• [WHAT YOU ARE ASKED TO DO] Return the lines below exactly, starting with the line that contains "index dip: (319, 112)" and stopping after the last line.

Saved data entries:
□ □ □ □ □
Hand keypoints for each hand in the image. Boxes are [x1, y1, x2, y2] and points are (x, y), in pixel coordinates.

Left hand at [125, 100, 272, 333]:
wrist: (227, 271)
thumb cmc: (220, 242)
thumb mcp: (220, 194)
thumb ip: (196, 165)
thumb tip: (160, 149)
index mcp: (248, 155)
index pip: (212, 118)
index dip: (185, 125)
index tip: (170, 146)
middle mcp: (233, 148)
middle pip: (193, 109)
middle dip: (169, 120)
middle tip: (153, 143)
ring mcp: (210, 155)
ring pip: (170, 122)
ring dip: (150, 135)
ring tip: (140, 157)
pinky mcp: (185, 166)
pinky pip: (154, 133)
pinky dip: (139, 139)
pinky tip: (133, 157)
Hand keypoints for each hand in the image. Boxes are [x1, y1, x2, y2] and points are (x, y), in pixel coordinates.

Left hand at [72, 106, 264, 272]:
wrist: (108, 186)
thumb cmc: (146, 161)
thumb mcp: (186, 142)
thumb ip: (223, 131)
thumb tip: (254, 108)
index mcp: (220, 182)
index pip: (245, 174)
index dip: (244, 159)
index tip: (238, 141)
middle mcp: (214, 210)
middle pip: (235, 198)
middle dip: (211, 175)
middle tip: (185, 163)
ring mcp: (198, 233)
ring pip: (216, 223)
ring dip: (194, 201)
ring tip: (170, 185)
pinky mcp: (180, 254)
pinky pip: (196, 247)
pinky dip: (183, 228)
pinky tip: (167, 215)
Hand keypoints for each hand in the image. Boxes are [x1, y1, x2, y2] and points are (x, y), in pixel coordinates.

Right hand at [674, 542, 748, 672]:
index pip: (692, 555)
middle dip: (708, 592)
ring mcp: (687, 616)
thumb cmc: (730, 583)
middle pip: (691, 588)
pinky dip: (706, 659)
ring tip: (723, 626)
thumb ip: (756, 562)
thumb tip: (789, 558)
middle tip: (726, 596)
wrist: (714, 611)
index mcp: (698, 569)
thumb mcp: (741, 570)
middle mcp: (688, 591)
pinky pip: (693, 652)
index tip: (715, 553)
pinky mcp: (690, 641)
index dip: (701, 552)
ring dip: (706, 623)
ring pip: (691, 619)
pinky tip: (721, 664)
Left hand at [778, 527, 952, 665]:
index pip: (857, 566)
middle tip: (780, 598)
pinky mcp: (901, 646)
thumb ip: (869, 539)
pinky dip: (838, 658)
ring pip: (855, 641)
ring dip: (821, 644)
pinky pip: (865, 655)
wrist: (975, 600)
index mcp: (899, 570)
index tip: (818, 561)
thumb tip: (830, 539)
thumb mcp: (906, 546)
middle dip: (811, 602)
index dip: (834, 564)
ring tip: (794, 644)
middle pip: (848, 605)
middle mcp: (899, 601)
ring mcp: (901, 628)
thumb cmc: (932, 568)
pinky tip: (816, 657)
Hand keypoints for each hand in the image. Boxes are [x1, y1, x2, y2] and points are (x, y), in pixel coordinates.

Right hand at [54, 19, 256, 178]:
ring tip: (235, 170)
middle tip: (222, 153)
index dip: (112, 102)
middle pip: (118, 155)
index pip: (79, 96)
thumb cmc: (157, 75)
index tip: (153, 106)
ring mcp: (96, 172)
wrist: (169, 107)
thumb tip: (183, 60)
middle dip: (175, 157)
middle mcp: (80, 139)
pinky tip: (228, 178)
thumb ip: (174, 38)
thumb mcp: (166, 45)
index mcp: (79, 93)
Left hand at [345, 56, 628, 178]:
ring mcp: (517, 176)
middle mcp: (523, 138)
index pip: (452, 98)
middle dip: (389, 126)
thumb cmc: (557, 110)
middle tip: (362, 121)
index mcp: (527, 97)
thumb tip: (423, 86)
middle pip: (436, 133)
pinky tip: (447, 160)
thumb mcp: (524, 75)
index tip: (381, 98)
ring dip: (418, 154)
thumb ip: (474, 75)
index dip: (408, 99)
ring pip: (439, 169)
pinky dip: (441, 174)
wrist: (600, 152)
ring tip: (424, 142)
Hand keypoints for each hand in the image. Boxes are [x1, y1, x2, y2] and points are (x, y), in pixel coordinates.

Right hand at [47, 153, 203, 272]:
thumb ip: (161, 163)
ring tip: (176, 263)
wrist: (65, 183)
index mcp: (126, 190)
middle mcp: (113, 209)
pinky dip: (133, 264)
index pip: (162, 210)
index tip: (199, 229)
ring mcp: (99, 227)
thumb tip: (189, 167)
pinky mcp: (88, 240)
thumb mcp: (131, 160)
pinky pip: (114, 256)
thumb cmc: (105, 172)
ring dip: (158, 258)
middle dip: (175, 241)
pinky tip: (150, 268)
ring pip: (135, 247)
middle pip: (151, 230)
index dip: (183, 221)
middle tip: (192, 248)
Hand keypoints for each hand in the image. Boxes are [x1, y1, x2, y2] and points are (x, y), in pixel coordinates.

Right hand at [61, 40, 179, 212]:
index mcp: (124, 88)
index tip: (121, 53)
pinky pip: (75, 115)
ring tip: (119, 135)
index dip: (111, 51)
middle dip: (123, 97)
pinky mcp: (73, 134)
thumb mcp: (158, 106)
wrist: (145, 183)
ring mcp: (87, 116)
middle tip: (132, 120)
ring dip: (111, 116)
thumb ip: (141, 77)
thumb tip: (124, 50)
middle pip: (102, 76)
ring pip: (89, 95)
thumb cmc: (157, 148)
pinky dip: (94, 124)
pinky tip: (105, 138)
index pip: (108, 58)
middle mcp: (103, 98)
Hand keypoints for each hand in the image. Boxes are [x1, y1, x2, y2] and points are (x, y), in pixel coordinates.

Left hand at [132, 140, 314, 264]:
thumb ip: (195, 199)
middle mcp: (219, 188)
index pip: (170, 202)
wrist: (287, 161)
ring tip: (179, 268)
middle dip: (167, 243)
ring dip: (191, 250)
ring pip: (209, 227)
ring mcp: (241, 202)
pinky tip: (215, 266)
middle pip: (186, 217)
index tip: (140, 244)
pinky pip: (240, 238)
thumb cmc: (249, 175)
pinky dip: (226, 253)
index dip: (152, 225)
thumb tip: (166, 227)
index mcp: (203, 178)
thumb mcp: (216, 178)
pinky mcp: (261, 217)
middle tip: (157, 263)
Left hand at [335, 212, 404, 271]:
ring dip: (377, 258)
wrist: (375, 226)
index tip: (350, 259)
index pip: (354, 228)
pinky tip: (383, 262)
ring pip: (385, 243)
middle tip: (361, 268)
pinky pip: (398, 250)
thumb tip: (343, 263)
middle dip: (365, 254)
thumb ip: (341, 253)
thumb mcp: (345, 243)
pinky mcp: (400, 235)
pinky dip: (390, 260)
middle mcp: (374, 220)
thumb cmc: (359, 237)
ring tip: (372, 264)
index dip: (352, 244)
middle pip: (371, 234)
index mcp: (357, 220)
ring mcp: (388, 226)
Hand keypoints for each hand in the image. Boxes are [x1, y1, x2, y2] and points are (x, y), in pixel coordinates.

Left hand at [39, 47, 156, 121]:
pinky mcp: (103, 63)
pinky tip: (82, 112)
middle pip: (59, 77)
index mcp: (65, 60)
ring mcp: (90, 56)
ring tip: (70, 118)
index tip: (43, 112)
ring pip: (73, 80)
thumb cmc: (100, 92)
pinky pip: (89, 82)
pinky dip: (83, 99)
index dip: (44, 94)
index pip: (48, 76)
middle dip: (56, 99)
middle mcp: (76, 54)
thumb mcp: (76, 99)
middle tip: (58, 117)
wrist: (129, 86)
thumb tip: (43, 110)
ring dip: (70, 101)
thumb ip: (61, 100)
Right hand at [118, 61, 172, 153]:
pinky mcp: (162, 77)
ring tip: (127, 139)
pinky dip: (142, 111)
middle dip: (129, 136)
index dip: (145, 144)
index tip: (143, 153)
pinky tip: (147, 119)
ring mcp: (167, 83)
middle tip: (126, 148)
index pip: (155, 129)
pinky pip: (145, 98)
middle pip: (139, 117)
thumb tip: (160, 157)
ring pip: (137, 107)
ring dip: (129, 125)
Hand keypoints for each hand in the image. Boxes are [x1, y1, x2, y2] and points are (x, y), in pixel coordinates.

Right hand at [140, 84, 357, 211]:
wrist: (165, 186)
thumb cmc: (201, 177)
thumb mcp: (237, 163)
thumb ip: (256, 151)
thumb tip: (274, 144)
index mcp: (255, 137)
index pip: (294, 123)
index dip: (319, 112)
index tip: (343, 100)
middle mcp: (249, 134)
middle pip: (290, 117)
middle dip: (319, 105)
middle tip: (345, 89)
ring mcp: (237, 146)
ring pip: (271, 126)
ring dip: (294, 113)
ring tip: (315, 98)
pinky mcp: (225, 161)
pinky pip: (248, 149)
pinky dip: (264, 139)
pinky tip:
□ □ □ □ □
• [REPLY]
index dip: (319, 112)
index tip: (343, 100)
middle mcp: (249, 134)
middle pip: (290, 117)
middle dip: (319, 105)
middle tip: (345, 89)
ring mcp: (237, 146)
ring pip: (271, 126)
ring dip: (294, 113)
ring tip: (315, 98)
pinky mcp: (225, 161)
pinky pip: (248, 149)
pinky dip: (264, 139)
pinky tip:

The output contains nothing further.